Magazine Admits Wasn’t So Smart on Netanyahu’s IQ

YERUSHALAYIM -
Israeli Opposition leader Binyamin Netanyahu. (Yonatan Sindel/Flash90)

The magazine that published a story in 2011 saying that former Prime Minister Binyamin Netanyahu had an IQ of 180, in the range of genius, retracted on Wednesday.

Business Insider said: “This story was first published on April 6, 2011 and does not meet Insider’s current editorial standards.”

“Insider no longer publishes stories that rank individuals based on purported intelligence,” it says. “The sourcing and ranking methodology used in this story would not stand up under Insider’s current level of editorial scrutiny. For full transparency, we have decided not to take this article down.”
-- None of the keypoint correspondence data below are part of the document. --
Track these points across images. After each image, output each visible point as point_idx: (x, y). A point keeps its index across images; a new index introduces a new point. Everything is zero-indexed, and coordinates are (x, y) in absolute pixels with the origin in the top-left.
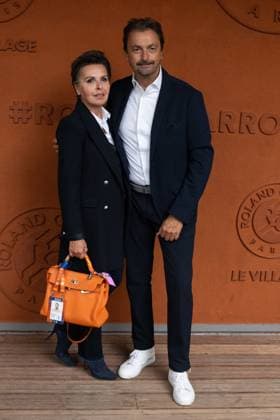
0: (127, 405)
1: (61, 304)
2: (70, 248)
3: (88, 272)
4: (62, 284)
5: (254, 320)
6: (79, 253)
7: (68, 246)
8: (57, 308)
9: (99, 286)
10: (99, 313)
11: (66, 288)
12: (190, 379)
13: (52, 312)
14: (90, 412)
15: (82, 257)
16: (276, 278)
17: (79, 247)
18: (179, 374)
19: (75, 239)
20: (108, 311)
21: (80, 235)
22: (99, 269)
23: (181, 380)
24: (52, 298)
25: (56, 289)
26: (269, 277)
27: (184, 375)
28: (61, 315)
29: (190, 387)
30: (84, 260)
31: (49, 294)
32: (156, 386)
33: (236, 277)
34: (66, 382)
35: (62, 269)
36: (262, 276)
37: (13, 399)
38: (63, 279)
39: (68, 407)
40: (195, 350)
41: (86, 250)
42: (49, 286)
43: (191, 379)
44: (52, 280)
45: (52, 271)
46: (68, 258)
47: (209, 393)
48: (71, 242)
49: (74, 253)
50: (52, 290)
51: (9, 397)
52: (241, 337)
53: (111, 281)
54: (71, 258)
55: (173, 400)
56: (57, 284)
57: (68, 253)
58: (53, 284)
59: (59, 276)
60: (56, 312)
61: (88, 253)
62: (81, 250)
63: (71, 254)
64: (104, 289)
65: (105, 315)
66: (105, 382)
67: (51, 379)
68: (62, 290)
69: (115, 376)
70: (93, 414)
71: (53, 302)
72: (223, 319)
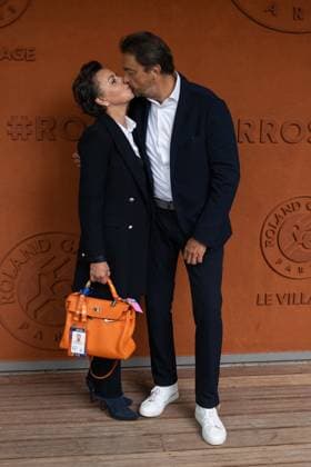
0: (152, 447)
1: (83, 335)
2: (92, 272)
3: (112, 299)
4: (84, 312)
5: (283, 349)
6: (101, 278)
7: (89, 269)
8: (79, 340)
9: (124, 313)
10: (125, 343)
11: (88, 317)
12: (219, 415)
13: (73, 345)
14: (112, 457)
15: (104, 282)
16: (306, 300)
17: (101, 270)
18: (208, 410)
19: (96, 262)
20: (135, 341)
21: (101, 257)
22: (124, 294)
23: (210, 417)
24: (73, 329)
25: (76, 319)
26: (298, 300)
27: (213, 411)
28: (83, 347)
29: (220, 424)
30: (107, 285)
31: (69, 324)
32: (182, 424)
33: (262, 302)
34: (83, 425)
35: (82, 296)
36: (291, 299)
37: (25, 446)
38: (84, 307)
39: (86, 452)
40: (223, 383)
41: (109, 273)
42: (69, 316)
43: (221, 415)
44: (72, 308)
45: (72, 299)
46: (89, 284)
47: (241, 430)
48: (92, 266)
49: (95, 277)
50: (73, 320)
51: (20, 444)
52: (270, 367)
53: (137, 308)
54: (92, 283)
55: (203, 440)
56: (78, 312)
57: (89, 278)
58: (73, 313)
59: (80, 304)
60: (78, 344)
61: (111, 277)
62: (103, 274)
63: (92, 278)
64: (130, 316)
65: (132, 346)
66: (126, 423)
67: (65, 422)
68: (84, 320)
69: (137, 416)
70: (116, 460)
71: (75, 333)
72: (248, 348)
Since its publication, the article was cited numerous times by other news outlets claiming that Netanyahu has a genius IQ.

The original source is believed to be a now-deleted article in The New Statesman that cited a claim by right-wing commentator Caroline Glick, The Times of Israel noted.
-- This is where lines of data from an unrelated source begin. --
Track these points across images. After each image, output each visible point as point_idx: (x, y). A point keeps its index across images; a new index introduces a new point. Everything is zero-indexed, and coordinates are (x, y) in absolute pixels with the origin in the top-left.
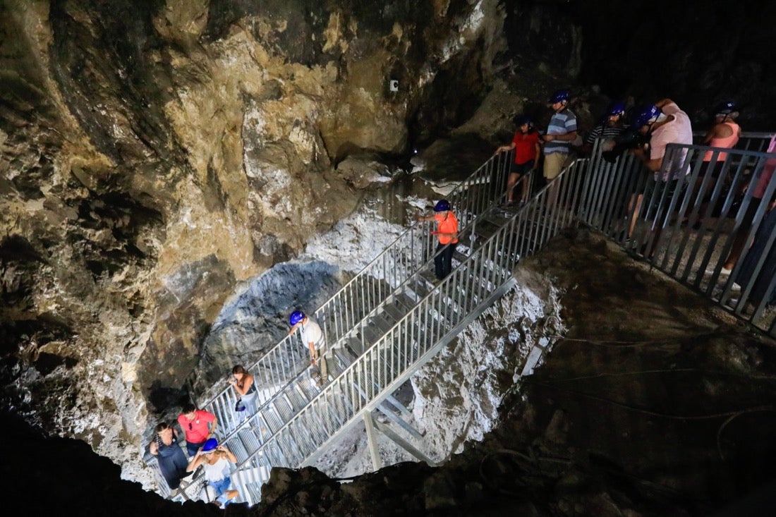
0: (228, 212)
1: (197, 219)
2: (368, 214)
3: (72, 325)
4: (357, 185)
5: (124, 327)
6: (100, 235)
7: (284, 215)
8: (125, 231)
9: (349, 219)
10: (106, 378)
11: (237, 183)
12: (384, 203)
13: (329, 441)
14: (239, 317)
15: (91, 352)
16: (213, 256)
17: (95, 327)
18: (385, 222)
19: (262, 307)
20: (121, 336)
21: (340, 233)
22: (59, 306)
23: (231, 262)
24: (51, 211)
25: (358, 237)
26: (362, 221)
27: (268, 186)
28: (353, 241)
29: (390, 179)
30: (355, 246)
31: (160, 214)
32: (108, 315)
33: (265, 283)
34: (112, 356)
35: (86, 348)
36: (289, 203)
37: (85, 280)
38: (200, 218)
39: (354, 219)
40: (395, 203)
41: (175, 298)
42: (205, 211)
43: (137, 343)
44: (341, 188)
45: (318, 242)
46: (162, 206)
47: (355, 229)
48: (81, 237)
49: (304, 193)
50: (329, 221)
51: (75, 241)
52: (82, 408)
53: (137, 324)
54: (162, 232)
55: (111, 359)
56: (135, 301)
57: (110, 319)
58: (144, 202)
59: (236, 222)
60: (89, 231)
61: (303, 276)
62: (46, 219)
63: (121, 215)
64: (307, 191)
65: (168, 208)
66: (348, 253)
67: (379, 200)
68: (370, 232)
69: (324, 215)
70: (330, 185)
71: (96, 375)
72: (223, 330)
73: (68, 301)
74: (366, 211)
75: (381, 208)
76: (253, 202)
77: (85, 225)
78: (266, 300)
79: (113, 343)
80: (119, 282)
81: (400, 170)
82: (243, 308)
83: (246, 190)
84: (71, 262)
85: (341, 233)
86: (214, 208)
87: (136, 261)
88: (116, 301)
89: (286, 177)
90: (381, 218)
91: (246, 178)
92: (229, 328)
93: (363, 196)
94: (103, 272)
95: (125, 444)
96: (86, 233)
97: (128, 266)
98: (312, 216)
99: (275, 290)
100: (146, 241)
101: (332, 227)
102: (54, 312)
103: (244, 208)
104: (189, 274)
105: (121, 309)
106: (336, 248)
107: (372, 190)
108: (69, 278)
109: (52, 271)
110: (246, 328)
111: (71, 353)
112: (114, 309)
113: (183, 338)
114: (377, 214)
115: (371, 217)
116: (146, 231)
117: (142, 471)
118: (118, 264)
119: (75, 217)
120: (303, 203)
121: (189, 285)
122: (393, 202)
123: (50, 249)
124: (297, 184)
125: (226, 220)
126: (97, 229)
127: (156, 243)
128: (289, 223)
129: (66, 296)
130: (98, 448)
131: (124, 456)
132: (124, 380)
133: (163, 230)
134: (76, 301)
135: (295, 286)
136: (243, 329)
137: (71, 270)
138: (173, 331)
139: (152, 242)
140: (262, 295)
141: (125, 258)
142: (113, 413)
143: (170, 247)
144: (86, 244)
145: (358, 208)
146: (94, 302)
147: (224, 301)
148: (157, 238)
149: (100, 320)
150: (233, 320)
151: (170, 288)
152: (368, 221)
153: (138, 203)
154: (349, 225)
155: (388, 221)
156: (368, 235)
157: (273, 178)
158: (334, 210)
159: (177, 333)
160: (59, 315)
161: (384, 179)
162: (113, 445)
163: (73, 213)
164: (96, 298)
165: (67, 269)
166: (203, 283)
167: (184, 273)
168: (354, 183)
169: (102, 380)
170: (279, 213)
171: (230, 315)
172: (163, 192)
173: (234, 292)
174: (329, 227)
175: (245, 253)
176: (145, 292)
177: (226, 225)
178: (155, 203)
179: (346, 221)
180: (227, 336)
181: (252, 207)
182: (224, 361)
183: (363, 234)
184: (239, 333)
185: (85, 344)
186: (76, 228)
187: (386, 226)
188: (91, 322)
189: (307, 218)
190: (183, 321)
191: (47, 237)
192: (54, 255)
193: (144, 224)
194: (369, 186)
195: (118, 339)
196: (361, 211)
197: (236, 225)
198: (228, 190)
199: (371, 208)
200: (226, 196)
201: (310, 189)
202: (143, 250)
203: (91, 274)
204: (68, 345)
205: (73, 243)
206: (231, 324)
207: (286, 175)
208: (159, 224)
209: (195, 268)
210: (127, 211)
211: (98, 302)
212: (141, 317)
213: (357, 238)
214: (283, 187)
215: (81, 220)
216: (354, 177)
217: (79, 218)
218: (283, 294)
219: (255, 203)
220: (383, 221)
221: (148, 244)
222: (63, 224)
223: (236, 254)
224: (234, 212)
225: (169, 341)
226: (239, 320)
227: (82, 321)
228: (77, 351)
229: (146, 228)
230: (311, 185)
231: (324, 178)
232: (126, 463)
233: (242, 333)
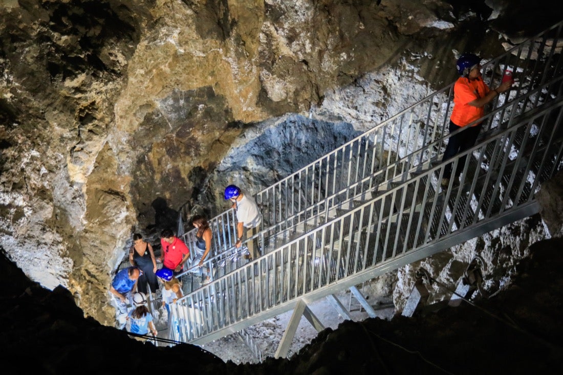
0: (231, 42)
1: (186, 43)
2: (405, 71)
3: (19, 115)
4: (402, 29)
5: (68, 130)
6: (66, 40)
7: (301, 57)
8: (94, 41)
9: (378, 74)
10: (44, 170)
11: (251, 10)
12: (433, 59)
13: (259, 314)
14: (250, 164)
15: (29, 142)
16: (210, 88)
17: (39, 123)
18: (424, 86)
19: (278, 161)
20: (66, 138)
21: (364, 91)
22: (13, 96)
23: (229, 100)
24: (25, 11)
25: (385, 99)
26: (396, 79)
27: (286, 18)
28: (377, 104)
29: (452, 26)
30: (378, 110)
31: (133, 30)
32: (54, 115)
33: (288, 135)
34: (54, 152)
35: (25, 138)
36: (308, 41)
37: (43, 78)
38: (190, 42)
39: (384, 75)
40: (448, 62)
41: (167, 124)
42: (195, 35)
43: (82, 149)
44: (378, 31)
45: (337, 97)
46: (136, 21)
47: (384, 89)
48: (49, 39)
49: (329, 32)
50: (352, 72)
51: (42, 42)
52: (6, 185)
53: (83, 131)
54: (129, 48)
55: (53, 155)
56: (89, 110)
57: (56, 119)
58: (121, 14)
59: (239, 55)
60: (56, 35)
61: (335, 138)
62: (20, 17)
63: (95, 24)
64: (335, 30)
65: (143, 25)
66: (369, 119)
67: (426, 54)
68: (402, 95)
69: (348, 63)
70: (365, 25)
71: (31, 163)
72: (231, 173)
73: (21, 93)
74: (404, 66)
75: (425, 66)
76: (267, 35)
77: (54, 29)
78: (284, 154)
79: (56, 142)
80: (73, 88)
81: (471, 14)
82: (256, 156)
83: (261, 19)
84: (36, 61)
85: (366, 90)
86: (208, 33)
87: (93, 72)
88: (68, 105)
89: (307, 8)
90: (420, 79)
91: (263, 5)
92: (237, 172)
93: (405, 44)
94: (58, 75)
95: (48, 229)
96: (54, 36)
97: (84, 75)
98: (334, 62)
99: (298, 146)
100: (111, 54)
101: (356, 81)
102: (8, 100)
103: (255, 41)
104: (182, 102)
105: (69, 114)
106: (356, 108)
107: (422, 39)
108: (28, 73)
109: (4, 62)
110: (255, 177)
111: (8, 137)
112: (61, 112)
113: (181, 167)
114: (418, 73)
115: (408, 76)
116: (112, 43)
117: (58, 258)
118: (74, 71)
119: (47, 19)
120: (326, 45)
121: (181, 113)
122: (445, 58)
123: (15, 44)
124: (322, 18)
125: (227, 51)
126: (63, 34)
127: (121, 58)
128: (305, 67)
129: (21, 89)
130: (17, 222)
131: (44, 239)
132: (71, 179)
133: (131, 46)
134: (28, 96)
135: (323, 148)
136: (251, 178)
137: (34, 67)
138: (171, 157)
139: (116, 56)
140: (281, 148)
141: (84, 67)
142: (43, 200)
143: (162, 70)
144: (51, 45)
145: (394, 60)
146: (44, 100)
147: (231, 143)
148: (123, 54)
149: (45, 117)
150: (243, 166)
151: (163, 113)
152: (404, 80)
153: (115, 15)
154: (377, 82)
155: (429, 84)
156: (399, 99)
157: (293, 8)
158: (362, 59)
159: (174, 160)
160: (12, 104)
161: (443, 25)
162: (37, 226)
163: (46, 15)
164: (47, 97)
165: (30, 65)
166: (199, 115)
167: (176, 100)
168: (398, 26)
169: (39, 170)
170: (296, 53)
171: (241, 159)
172: (142, 6)
173: (244, 135)
174: (351, 81)
175: (247, 92)
176: (101, 103)
177: (226, 56)
178: (131, 17)
179: (374, 76)
180: (234, 180)
181: (265, 41)
182: (225, 203)
183: (393, 97)
184: (246, 180)
185: (24, 134)
186: (46, 30)
187: (425, 92)
188: (37, 117)
189: (328, 65)
190: (182, 151)
191: (17, 34)
192: (19, 51)
193: (111, 37)
194: (418, 33)
195: (62, 139)
196: (395, 66)
197: (239, 59)
198: (239, 16)
199: (412, 63)
200: (234, 23)
201: (338, 28)
202: (106, 62)
203: (49, 75)
204: (6, 130)
205: (40, 43)
206: (240, 169)
207: (307, 5)
208: (127, 40)
209: (189, 98)
210: (101, 21)
211: (47, 101)
212: (90, 126)
213: (383, 101)
214: (303, 20)
215: (52, 23)
216: (400, 17)
217: (50, 21)
218: (306, 153)
219: (269, 36)
220: (422, 83)
221: (112, 58)
222: (35, 24)
223: (236, 92)
224: (240, 42)
225: (167, 166)
226: (250, 167)
227: (30, 114)
228: (16, 138)
229: (112, 41)
230: (340, 21)
231: (359, 15)
232: (44, 246)
233: (249, 181)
Whatever Netanyahu’s actual IQ might be, it is worth noting that he earned a bachelor’s degree in architecture from MIT in 1975 and a master’s degree from the MIT Sloan School of Management in June 1976 in rapid succession.
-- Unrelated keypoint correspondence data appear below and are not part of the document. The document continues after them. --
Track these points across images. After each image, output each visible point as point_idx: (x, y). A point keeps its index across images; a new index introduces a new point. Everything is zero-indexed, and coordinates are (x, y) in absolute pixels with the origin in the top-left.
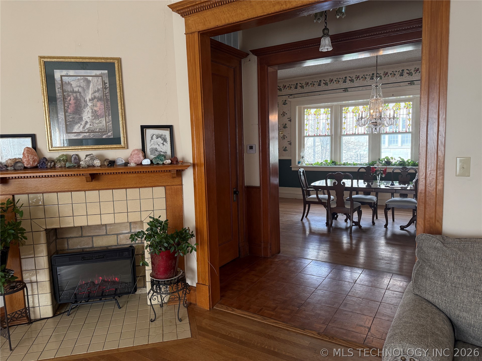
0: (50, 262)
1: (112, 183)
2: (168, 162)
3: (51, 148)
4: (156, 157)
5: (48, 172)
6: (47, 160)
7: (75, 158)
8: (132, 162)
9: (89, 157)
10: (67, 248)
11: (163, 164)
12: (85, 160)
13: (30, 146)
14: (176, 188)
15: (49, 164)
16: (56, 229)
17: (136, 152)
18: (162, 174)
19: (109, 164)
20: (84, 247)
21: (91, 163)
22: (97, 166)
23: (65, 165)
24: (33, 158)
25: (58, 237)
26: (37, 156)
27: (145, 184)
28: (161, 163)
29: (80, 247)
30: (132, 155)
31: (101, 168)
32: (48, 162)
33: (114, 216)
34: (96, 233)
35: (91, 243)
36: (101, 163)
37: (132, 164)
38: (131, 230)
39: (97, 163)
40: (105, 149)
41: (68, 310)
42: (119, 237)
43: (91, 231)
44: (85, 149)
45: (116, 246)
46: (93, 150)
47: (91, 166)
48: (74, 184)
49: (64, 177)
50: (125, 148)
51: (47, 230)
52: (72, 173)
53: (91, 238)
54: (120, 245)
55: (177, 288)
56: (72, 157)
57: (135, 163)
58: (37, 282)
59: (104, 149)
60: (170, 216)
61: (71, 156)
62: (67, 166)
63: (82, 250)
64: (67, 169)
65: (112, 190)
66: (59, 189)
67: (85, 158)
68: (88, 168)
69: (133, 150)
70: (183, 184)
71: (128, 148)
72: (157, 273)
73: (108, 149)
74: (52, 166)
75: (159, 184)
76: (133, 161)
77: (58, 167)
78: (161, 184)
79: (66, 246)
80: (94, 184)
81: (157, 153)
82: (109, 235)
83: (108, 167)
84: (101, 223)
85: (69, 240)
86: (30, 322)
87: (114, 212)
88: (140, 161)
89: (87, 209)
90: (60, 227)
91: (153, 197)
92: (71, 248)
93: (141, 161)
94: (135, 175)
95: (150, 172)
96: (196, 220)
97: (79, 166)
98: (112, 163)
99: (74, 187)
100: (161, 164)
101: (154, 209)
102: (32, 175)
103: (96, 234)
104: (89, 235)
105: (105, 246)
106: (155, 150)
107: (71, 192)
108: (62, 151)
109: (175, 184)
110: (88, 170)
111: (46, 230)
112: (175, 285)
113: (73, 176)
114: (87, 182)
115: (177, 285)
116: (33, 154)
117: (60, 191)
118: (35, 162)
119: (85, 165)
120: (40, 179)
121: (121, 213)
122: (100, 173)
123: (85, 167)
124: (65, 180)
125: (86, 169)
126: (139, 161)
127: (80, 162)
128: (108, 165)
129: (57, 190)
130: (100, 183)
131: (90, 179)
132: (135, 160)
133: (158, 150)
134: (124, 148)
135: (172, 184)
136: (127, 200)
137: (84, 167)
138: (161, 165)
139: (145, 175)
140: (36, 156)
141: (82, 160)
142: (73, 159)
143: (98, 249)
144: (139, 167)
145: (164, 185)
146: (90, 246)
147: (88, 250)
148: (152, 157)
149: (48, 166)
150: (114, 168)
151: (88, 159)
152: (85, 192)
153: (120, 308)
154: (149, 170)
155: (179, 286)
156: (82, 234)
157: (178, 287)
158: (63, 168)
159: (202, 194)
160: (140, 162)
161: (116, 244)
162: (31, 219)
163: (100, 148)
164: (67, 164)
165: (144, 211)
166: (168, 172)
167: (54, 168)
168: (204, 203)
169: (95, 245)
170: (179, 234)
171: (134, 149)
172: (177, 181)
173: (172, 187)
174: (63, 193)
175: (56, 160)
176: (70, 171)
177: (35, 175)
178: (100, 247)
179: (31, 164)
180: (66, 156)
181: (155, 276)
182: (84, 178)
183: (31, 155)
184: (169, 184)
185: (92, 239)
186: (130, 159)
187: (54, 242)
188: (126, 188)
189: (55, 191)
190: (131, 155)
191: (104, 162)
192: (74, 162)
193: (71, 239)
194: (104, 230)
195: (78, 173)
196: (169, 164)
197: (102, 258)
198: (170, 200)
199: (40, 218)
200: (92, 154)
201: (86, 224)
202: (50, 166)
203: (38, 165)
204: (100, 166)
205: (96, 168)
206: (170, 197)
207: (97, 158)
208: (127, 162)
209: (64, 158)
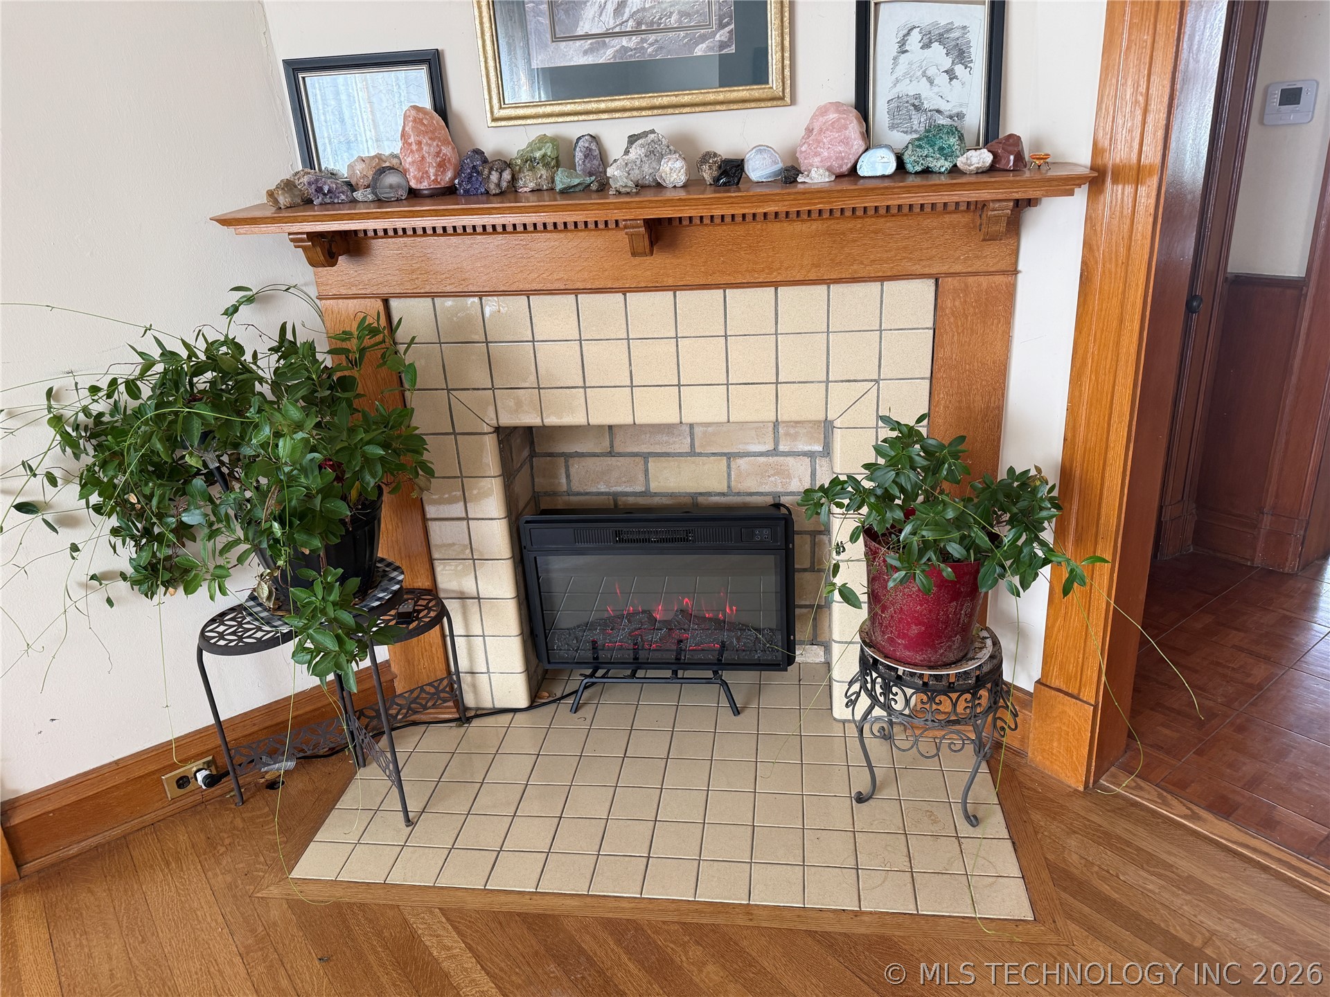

Professor Emeritus Leon B. Groisser of the Department of Architecture later commented on his student’s unusual intellectual ability and ambition in interviews with the Boston Globe, Boston Herald and other news outlets: “He made it clear that he didn’t have four years to get an undergraduate degree,” Groisser said, of the day Netanyahu arrived in his office as a 23-year-old freshman and Israeli war veteran.

The young Netanyahu persuaded Groisser to make an exception to his own policy and let him take a double course, enabling him—despite a break for service in the Yom Kippur war—to obtain the degree in architecture (art and design) in 2 and 1/2 years, instead of the usual four.

“He did superbly,” recalled Professor Groisser. “He was very bright. Organized. Strong. Powerful. He knew what he wanted to do and how to get it done. He’s not the flippant, superficial person I keep reading about in the newspapers. He was organized and committed.”

Prof. Groisser did not comment on his former student’s IQ.